67,325 deaths were preventable. Instead of focusing on incarcerating, over policing and arresting more, the justice system and lawmakers should refocus their efforts to harm reduction.

Criminalizing addiction is not a productive or long-term solution to drugs in the community. Texas lawmakers are taking steps in the right direction with the Texas Senate passing a bill in March that increases the penalty surrounding fentanyl, classifying overdoses as poisonings and allows for people who are involved with production and selling to be charged with murder.

Another positive action is the Texas House voted to approve a bill to decriminalize fentanyl testing strips, which indicate if a drug contains the opioid. These would give people a life-saving opportunity to check what they are taking.
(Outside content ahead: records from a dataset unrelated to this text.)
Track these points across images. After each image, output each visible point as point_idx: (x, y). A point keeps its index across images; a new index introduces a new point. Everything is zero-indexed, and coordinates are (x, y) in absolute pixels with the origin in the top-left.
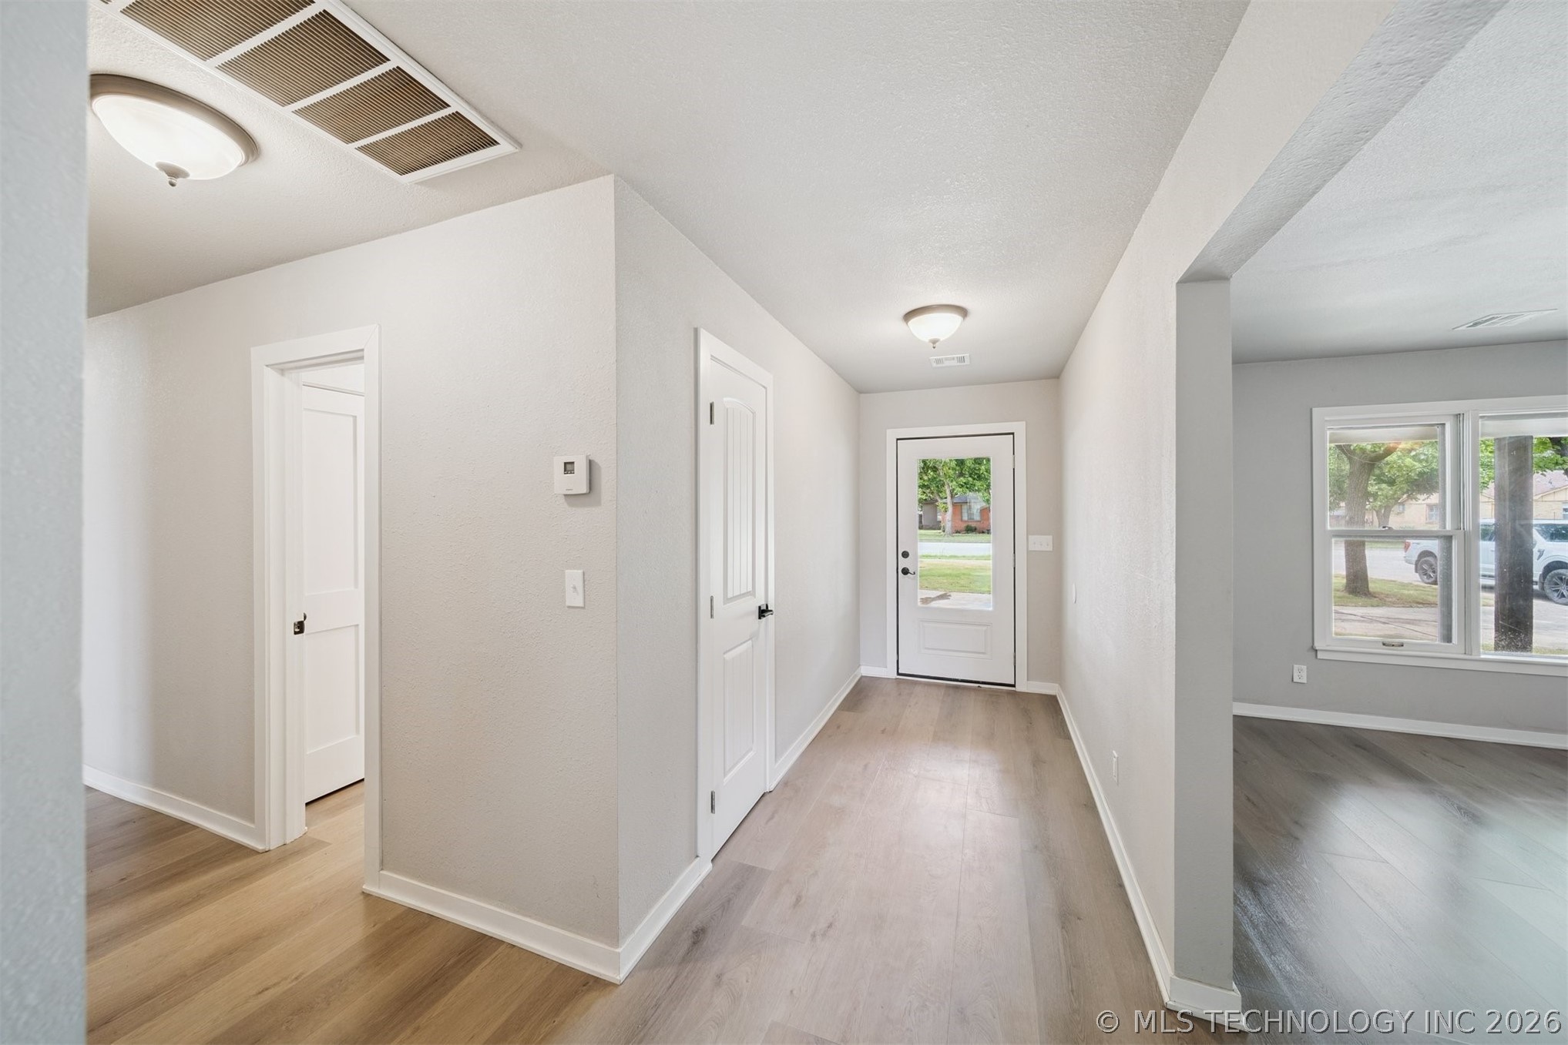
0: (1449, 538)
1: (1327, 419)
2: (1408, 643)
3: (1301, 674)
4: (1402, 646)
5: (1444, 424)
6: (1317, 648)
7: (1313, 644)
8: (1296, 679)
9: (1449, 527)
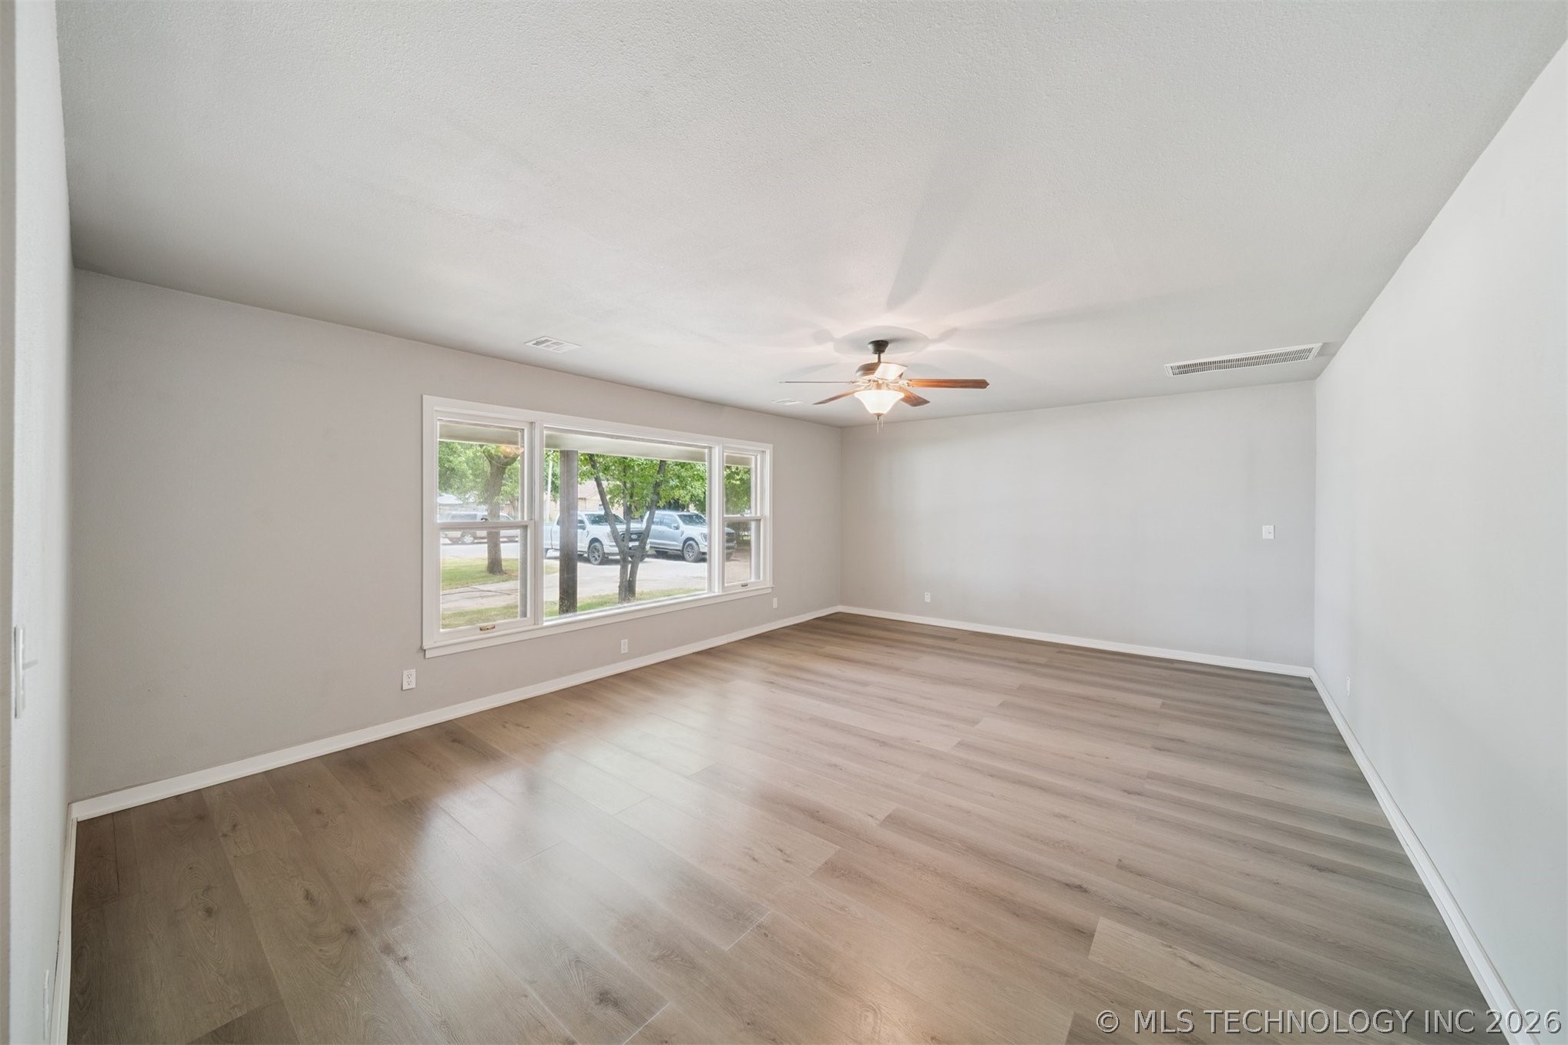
0: (525, 527)
1: (436, 408)
2: (498, 625)
3: (410, 680)
4: (494, 627)
5: (523, 430)
6: (425, 648)
7: (422, 643)
8: (405, 687)
9: (526, 519)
This could be seen as encouraging drug use or loosening up on our ideas surrounding drugs, however, if someone is struggling with addiction or taking some sort of drug recreationally, it’s not the government’s place to withhold a safety precaution that could mean life or death.
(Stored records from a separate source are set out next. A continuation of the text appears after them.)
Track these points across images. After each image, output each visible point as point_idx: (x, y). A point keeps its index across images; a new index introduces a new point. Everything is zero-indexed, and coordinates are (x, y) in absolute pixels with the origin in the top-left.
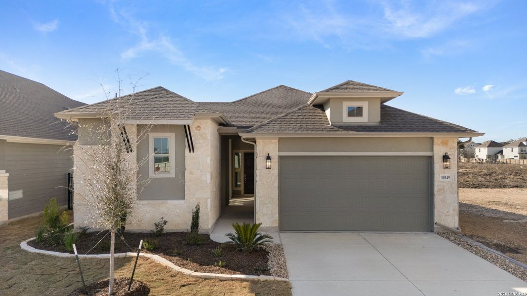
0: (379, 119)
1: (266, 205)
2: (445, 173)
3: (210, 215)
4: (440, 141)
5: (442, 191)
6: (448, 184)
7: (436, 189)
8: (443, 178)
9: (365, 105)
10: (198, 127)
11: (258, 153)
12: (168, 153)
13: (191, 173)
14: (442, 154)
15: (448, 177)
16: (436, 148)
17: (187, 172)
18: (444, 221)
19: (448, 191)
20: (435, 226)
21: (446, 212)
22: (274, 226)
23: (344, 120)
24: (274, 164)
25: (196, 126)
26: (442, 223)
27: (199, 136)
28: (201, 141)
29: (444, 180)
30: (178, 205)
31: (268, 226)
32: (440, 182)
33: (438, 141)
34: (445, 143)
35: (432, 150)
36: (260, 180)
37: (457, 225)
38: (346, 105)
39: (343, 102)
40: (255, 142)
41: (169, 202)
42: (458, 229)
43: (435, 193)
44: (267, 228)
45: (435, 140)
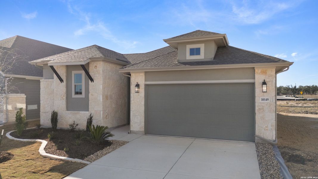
0: (213, 56)
1: (136, 117)
2: (264, 96)
3: (102, 121)
4: (260, 71)
5: (262, 110)
6: (267, 105)
7: (257, 108)
8: (263, 100)
9: (202, 47)
10: (96, 66)
11: (132, 82)
12: (81, 83)
13: (92, 95)
14: (262, 81)
15: (267, 99)
16: (257, 76)
17: (90, 95)
18: (263, 134)
19: (267, 110)
20: (256, 138)
21: (265, 127)
22: (141, 130)
23: (187, 59)
24: (142, 90)
25: (95, 66)
26: (262, 136)
27: (96, 72)
28: (97, 75)
29: (264, 101)
30: (86, 114)
31: (138, 130)
32: (260, 103)
33: (258, 71)
34: (264, 73)
35: (254, 78)
36: (133, 100)
37: (274, 138)
38: (189, 47)
39: (187, 45)
40: (130, 75)
41: (81, 112)
42: (275, 141)
43: (256, 111)
44: (137, 131)
45: (256, 70)
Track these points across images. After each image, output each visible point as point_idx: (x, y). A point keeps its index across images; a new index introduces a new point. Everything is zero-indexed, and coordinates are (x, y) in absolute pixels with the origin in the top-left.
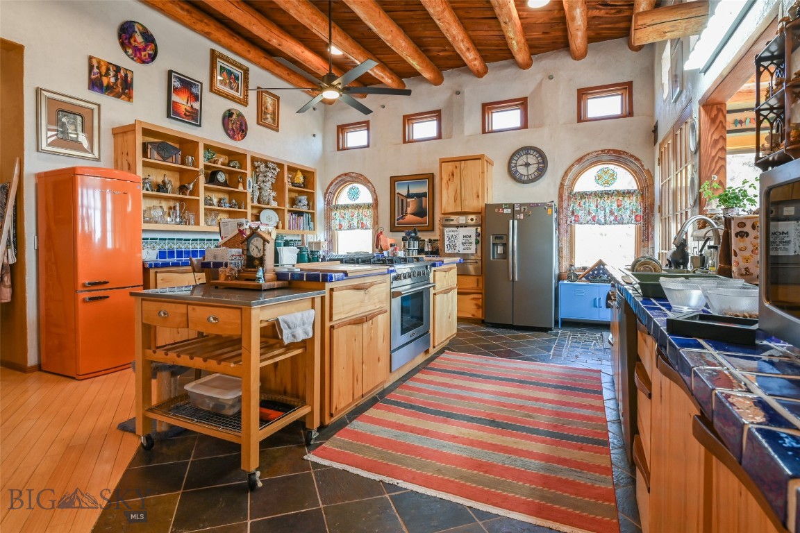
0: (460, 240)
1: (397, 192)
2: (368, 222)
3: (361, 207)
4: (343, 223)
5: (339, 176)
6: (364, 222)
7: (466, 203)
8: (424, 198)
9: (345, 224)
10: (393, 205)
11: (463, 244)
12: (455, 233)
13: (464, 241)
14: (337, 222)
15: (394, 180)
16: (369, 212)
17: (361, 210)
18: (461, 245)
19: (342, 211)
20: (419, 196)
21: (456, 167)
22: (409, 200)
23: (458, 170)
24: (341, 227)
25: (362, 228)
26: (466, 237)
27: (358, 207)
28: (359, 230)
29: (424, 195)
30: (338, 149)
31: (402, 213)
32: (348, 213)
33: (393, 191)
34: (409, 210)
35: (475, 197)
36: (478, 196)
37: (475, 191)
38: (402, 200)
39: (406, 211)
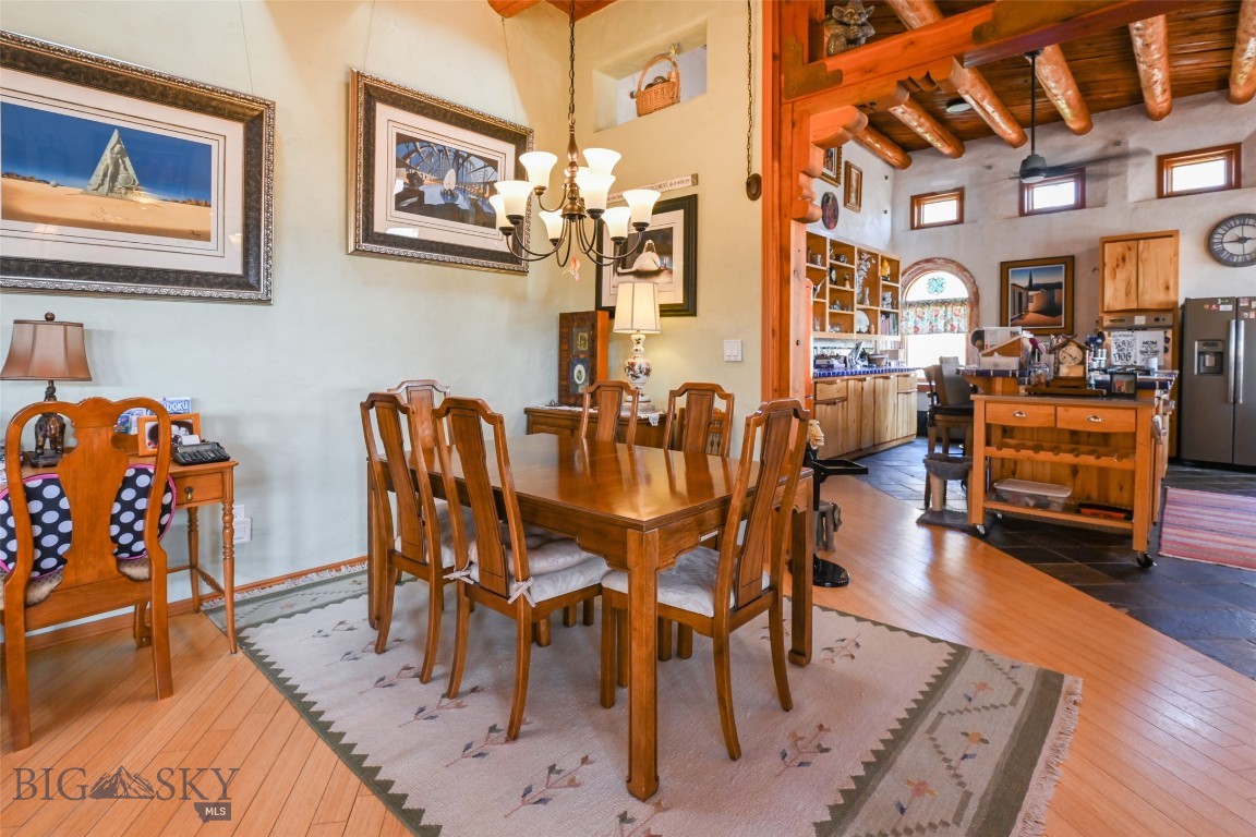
0: (1138, 346)
1: (1011, 282)
2: (962, 323)
3: (949, 303)
4: (920, 325)
5: (917, 264)
6: (955, 324)
7: (1147, 297)
8: (1057, 291)
9: (923, 325)
10: (1004, 301)
11: (1142, 352)
12: (1129, 339)
13: (1144, 349)
14: (911, 324)
15: (1005, 267)
16: (964, 311)
17: (949, 308)
18: (1139, 355)
19: (919, 309)
20: (1050, 288)
21: (1130, 249)
22: (1031, 293)
23: (1133, 252)
24: (917, 330)
25: (952, 331)
26: (1147, 343)
27: (944, 303)
28: (947, 334)
29: (1058, 286)
30: (913, 228)
31: (1020, 311)
32: (928, 312)
33: (1004, 282)
34: (1031, 306)
35: (1162, 288)
36: (1168, 288)
37: (1162, 281)
38: (1020, 294)
39: (1027, 307)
According to the Texas Center for Justice and Equity, harm reduction’s goal “is to keep users of drugs healthy and safe; it’s grounded in the idea that people who use drugs deserve fundamental rights.”

Someone who might be seeking to stop is more likely to reach out for help without fear for the law, another reason to make changes to the laws on certain drugs. Because it would be government-regulated, everything would go through a number of inspections and tests to make sure the product is safe for consumers. Almost completely eliminating the possibility of buying things laced with fentanyl.

So much time, energy and money goes into the war on drugs, and in March of last year $42.5 billion was requested by the president’s 2023 budget for the National Drug Control Program. Not nearly enough goes into aiding the people it’s impacting most. As a society we know more about how badly you can get punished for drug use than we do about how much we can help someone who needs it.